▶ [How to complete this task]:
Reproduce the following lines word for word, from the first line of the items below through the line that contains "Pero más allá", including both of those lines.

▶ [Dataset]:
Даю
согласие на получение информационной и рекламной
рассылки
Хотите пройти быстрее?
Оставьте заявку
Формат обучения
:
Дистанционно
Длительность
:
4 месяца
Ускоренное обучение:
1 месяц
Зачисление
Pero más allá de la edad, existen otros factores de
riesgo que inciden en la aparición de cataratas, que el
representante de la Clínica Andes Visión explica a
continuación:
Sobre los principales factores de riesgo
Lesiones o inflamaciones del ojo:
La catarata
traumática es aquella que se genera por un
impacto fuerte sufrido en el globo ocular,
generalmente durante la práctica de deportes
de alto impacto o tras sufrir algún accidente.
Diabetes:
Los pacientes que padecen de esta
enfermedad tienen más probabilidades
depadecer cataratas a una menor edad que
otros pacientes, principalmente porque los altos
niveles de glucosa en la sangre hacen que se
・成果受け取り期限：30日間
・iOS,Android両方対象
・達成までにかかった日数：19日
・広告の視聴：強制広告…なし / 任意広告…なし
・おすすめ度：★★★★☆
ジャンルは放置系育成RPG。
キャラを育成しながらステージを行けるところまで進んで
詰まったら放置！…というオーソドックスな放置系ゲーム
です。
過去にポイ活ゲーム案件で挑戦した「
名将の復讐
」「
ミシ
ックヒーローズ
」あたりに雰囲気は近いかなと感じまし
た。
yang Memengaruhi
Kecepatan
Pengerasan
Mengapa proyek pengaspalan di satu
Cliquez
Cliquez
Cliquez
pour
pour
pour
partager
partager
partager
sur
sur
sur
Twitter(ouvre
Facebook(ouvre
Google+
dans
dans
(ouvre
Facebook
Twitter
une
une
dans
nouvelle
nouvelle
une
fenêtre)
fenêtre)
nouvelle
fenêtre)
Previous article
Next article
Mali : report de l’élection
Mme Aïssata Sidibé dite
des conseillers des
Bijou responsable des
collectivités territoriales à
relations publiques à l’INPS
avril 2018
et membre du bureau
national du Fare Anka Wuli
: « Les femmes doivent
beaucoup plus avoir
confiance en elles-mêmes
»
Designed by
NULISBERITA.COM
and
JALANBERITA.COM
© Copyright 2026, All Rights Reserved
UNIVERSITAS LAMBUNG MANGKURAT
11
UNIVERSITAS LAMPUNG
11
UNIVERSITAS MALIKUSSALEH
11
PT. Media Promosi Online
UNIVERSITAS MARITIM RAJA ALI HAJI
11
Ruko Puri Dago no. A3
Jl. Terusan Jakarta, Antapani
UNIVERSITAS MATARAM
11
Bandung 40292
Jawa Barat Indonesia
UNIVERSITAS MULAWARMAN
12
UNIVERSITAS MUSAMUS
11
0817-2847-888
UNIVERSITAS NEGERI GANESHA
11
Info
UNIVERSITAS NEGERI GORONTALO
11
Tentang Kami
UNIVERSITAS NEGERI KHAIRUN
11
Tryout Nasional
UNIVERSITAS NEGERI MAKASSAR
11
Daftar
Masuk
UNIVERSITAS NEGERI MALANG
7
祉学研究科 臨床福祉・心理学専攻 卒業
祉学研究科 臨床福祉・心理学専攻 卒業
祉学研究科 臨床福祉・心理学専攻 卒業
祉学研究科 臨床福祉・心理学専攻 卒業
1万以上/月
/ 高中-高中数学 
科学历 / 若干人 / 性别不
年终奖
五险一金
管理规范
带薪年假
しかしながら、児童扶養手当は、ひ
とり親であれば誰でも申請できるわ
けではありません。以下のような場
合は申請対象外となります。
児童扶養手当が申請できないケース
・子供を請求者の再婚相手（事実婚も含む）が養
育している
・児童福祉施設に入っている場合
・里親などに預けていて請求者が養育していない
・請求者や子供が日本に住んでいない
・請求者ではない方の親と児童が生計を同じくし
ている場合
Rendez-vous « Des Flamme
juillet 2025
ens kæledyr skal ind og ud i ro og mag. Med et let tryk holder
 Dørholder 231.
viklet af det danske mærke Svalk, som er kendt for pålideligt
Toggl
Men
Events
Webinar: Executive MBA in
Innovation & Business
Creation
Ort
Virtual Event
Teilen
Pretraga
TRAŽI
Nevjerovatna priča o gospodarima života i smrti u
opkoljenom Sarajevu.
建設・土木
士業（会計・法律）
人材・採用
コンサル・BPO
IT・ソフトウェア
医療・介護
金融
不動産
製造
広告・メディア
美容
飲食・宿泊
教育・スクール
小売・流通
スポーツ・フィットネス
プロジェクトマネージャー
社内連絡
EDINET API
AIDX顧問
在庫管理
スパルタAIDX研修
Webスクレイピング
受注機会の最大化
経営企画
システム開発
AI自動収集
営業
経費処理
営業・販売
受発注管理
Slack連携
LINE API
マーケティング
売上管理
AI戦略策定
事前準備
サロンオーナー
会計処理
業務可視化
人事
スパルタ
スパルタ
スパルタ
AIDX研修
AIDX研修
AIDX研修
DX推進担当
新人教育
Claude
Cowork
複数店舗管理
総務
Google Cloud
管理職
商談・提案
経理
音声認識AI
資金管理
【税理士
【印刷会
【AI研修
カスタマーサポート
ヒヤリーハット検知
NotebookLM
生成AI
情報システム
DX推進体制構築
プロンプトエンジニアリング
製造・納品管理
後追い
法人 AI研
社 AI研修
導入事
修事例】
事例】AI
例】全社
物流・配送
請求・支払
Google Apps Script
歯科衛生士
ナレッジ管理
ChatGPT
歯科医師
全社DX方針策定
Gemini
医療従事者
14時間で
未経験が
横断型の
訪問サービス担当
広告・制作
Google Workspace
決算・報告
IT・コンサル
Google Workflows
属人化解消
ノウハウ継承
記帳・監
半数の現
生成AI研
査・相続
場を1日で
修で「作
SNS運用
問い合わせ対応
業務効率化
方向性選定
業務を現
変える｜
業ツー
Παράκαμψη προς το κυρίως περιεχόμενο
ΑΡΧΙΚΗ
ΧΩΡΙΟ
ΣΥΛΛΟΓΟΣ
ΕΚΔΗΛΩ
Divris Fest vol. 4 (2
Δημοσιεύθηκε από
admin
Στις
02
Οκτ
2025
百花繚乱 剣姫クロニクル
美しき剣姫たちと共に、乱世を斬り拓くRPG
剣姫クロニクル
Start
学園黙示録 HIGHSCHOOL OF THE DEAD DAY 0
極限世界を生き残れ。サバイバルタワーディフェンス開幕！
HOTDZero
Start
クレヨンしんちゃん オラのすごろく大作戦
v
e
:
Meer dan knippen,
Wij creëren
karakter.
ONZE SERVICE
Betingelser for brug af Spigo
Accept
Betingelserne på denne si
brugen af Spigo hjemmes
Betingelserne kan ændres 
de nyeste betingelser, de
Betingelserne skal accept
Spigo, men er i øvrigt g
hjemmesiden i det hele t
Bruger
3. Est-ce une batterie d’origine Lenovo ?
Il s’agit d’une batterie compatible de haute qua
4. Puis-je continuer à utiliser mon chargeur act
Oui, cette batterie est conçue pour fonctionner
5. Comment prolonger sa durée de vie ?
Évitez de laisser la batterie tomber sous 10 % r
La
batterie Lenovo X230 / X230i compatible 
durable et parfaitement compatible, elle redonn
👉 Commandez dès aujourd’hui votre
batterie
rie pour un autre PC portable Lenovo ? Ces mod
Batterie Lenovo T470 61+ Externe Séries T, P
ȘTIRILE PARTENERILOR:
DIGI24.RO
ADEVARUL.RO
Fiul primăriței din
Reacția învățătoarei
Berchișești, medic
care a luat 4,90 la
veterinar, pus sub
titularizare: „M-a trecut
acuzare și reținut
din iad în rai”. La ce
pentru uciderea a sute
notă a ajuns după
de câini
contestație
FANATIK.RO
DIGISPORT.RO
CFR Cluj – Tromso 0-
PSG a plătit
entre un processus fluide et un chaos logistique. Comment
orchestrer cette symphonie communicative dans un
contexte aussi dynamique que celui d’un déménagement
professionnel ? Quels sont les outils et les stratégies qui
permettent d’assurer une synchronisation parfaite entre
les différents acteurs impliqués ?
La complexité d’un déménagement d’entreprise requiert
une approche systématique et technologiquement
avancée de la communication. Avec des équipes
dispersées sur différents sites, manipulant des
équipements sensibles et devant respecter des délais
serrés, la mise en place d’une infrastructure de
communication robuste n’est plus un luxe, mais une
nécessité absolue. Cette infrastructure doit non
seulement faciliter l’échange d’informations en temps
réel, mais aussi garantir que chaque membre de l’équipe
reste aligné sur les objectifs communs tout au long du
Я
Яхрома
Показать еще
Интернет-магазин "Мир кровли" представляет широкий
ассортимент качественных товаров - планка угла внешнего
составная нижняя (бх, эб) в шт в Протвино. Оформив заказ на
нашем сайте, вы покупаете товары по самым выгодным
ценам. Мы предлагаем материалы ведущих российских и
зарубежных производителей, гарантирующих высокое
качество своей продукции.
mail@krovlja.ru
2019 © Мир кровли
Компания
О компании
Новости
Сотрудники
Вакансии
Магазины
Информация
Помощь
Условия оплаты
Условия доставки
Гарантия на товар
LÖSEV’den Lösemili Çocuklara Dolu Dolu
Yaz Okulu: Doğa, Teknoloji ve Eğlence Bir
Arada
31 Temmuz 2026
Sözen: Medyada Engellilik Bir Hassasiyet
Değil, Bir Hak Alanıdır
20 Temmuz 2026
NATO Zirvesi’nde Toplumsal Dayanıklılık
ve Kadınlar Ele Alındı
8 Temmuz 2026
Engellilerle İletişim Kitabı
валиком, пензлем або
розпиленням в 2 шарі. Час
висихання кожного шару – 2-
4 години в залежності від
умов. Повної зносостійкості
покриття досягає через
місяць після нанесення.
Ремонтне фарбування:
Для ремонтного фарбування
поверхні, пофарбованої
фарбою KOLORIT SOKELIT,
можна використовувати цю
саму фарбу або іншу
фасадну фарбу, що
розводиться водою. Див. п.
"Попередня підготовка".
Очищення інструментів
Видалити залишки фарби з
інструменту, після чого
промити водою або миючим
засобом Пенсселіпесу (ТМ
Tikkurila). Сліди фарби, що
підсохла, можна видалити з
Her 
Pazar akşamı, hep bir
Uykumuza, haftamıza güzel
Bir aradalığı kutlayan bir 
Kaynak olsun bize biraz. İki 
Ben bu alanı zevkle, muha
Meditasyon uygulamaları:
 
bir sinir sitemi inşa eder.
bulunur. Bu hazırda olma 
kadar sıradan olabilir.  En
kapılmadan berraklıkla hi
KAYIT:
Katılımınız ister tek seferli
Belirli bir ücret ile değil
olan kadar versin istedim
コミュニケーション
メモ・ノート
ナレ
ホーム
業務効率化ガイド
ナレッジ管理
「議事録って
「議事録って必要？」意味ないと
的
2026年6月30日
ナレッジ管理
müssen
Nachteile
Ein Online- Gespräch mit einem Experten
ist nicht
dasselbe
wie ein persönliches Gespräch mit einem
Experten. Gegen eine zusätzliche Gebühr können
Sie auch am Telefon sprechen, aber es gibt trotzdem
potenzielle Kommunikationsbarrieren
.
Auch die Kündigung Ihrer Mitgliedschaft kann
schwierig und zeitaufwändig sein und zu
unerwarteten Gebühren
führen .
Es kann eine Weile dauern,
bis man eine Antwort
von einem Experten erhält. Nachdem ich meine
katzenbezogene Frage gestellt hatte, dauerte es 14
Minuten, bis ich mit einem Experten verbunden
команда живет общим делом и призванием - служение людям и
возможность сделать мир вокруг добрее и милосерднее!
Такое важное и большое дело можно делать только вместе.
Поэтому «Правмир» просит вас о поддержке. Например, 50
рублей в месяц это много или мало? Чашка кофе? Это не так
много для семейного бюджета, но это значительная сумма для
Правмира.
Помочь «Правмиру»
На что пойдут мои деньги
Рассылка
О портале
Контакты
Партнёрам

▶ [Result for this task]:
Даю
согласие на получение информационной и рекламной
рассылки
Хотите пройти быстрее?
Оставьте заявку
Формат обучения
:
Дистанционно
Длительность
:
4 месяца
Ускоренное обучение:
1 месяц
Зачисление
Pero más allá de la edad, existen otros factores de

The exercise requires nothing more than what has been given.